One thing practically everyone understands is that what have become known as “entitlements”--Social Security, Medicare, and other programs that provide a cushion of sorts for working families-- are quite popular.

This presents a challenge for conservatives: you just don’t get very far in U.S. politics on the promise of cutting grandma’s health benefits. It’s worth restating that although people respond positively to the idea of limited government in the abstract, when it comes to specifics, people love big government and most, if not all, of what it does.

They want a government that will educate their children, put out forest fires, pay for their million-dollar cancer treatments, make sure that big chemical companies aren’t poisoning their water, and keep them from having to eat cat food after busting their asses for fifty years in the U.S. workforce. They expect cheap student loans and meat inspections and smooth highways, and even the lowest of “low-information” voters know they’re not going to get that stuff from the private sector.

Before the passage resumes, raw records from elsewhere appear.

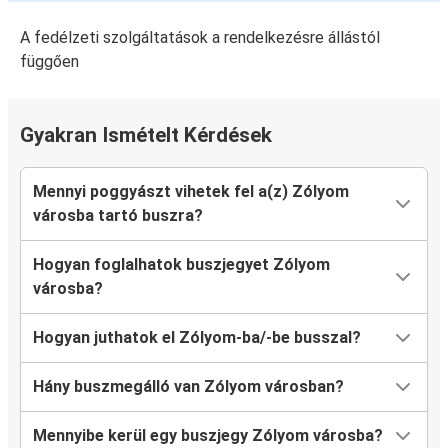
A fedélzeti szolgáltatások a rendelkezésre állástól
függően
Gyakran Ismételt Kérdések
Mennyi poggyászt vihetek fel a(z) Zólyom
városba tartó buszra?
Hogyan foglalhatok buszjegyet Zólyom
városba?
Hogyan juthatok el Zólyom-ba/-be busszal?
Hány buszmegálló van Zólyom városban?
Mennyibe kerül egy buszjegy Zólyom városba?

So the Corporate Right has had to frame the debate on different terms. They’ve come up with a Big Lie to do it, claiming that the United States is headed toward a gazillion-dollar deficit just around the corner, and the only way to stave off this looming budgepocalypse is to swallow the bitter medicine of “entitlement reform.”

It’s not that they oppose popular programs like the State Children’s Health Insurance Program-- perish the thought; they’re compassionate!-- it’s just, they claim, that they have the kind of clear vision that’s needed to make the hard choices necessary to “save” the Republic over the long haul.

Pandering to West Virginia voters, Republican McKinley said he doesn't want to do this on the backs on seniors. But that's exactly what his party-- from Romney, Cantor and Ryan right down to the dregs of the Michele Bachmanns, Joe Pittses, Steve Kings and Patrick McHenrys-- wants to do. Because when it comes to choosing between ordinary working Americans-- of any age-- and the kinds of billionaires who are doling out tens of millions of dollars to politicians like Boehner, Cantor and Romney... well there's never been much of a contest, has there?